Finding a Balance Between Traditional and Digital Advertising

July 28, 2015

Balance between digital and traditional broadcast advertising

According to a recent Tubefilter article, the U.S. Media Industry Forecast predicts digital ad spending will reach almost $42 billion in 2015. The study suggests digital spending might exceed TV spending for the year, although other reports predict television will remain in the lead for a few more years. Either way, broadcasters should focus on retaining – and even gaining – ad dollars for television, as TV ad revenue remains the primary source of income for most broadcasters.

Tout the Benefits of Television Ad Spending

Both digital and TV ad spending are good sources of revenue for broadcasters, and there are advantages of both for advertisers. In an increasingly digital world, however, some advertisers are eager to put more, or even all, of their eggs in the digital marketing basket. While TV stations can still earn revenue selling thirty-second pre-roll spots for video on their websites, retaining television revenue is important.

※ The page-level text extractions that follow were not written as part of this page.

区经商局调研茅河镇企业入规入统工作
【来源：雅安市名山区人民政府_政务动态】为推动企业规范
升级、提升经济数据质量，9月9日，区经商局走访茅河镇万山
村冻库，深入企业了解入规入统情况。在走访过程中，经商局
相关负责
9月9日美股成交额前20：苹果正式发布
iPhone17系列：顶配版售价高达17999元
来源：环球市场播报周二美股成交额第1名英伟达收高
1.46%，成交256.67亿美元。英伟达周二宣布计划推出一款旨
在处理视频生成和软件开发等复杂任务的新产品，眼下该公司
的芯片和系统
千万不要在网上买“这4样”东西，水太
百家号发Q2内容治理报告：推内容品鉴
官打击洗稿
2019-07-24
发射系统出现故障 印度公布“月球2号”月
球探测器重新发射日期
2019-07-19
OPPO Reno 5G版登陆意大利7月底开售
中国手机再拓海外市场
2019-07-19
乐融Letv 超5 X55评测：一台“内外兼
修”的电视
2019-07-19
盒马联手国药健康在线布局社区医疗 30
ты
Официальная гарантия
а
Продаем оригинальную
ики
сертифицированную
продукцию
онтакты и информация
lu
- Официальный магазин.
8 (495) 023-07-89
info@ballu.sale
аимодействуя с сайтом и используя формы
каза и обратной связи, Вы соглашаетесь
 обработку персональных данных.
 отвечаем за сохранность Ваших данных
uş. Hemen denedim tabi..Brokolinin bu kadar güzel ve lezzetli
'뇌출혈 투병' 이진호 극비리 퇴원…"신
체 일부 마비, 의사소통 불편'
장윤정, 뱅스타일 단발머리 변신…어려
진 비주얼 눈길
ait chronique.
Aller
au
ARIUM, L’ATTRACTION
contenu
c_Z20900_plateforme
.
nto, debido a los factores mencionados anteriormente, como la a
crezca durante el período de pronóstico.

It’s essential to remind advertisers that they benefit from continuing to spend in the television market as well. With new updates for business Facebook feeds, business content appears less often in the feeds of consumers who like a company—such as a TV station. Broadcasters can combat this problem by doing their own ad spending on Facebook, but even so, not every fan will see every video link a station posts. Other social media feeds, like Twitter, are often even more crowded than Facebook. Consumers can easily scroll right past that video and never see its pre-roll ad.

There are other concerns for advertisers. Even if high numbers of consumers see a broadcaster’s content and click the link, the advertiser could still be missing people who don’t see or take the time to watch the content. Remind businesses that including television spending in their media plan enables a larger reach. In some cases—depending on the market size and time slot of the ads—TV spending may be cheaper per impression than digital advertising, so including both allows greater reach and frequency without additional cost.

Pay Special Attention to Advertisers Who Benefit the Most

While most advertisers benefit from including at least some TV spending in their media plan, certain products will find broadcast dollars offer a particularly good ROI. A 2014 Fiercecable report shows that TV viewing has been declining among teenagers, but remains steady among adults 35 and older. A Pew Research report indicates that while Millennials get 61% of their political news from Facebook, Baby Boomers get 60% from local TV.

Do any of your advertisers offer products aimed at Baby Boomers? If so, remind them that while their target market is increasingly branching out into social media, their media plan will still benefit from heavy TV spending. Baby Boomers might be joining Facebook in growing numbers, but they still get most of their news from television. If you’re looking for new business, spend the most time on companies whose products are of interest to those 35 and older.

Special Promotions Tie Broadcast and Digital Advertising Together

Spending on both digital and TV ads opens up new possibilities for all advertisers. One common trend for local TV stations is to run contests or special promotions that engage viewers on both fronts. For example, many stations ask a question on social media that can only be answered by people who saw the latest newscast. Then they randomly select a winner from the correct answers. Advertisers can sponsor these contests, giving away branded merchandise to the winner. Whether they win or not, viewers are exposed to the advertiser’s message at least twice—once during the newscast and once on social media. These promotions can be local, national, or a combination of both.

These types of promotions are great for products with a younger target market. Millennials are more likely to get their news online, but a contest can encourage them to watch a local news broadcast so they have a chance to win on social media.

But don’t forget the 35 and older demographic. Even though this age group is more likely to get news from television, 79% of adults 30-49 use Facebook, and 60% of those in the 50-64 demographic use the site. Combined social media/news promotions encourage older adults to interact with your feed.

Follower Engagement is Key

Interaction is the key to social media success with any demographic. With the new Facebook feed rules, most people who like a TV station’s page will see few, if any, of its posts unless they specifically visit its page. There are two ways around that problem: The broadcaster can pay Facebook to put its posts in more feeds, or it can build a high level of engagement with fans. When “likers” interact with a page, by liking a post, sharing it, or commenting on it, they’re more likely to see future posts—at no cost to the page owner.

Combined promotions and contests that utilize both traditional TV and digital ad spending not only help advertisers improve reach and frequency, they also grow a station’s social media following and encourage interaction, ensuring more future posts will be seen by fans. To capitalize on this opportunity, you can offer additional chances to win or special prizes to followers who share content or tag friends.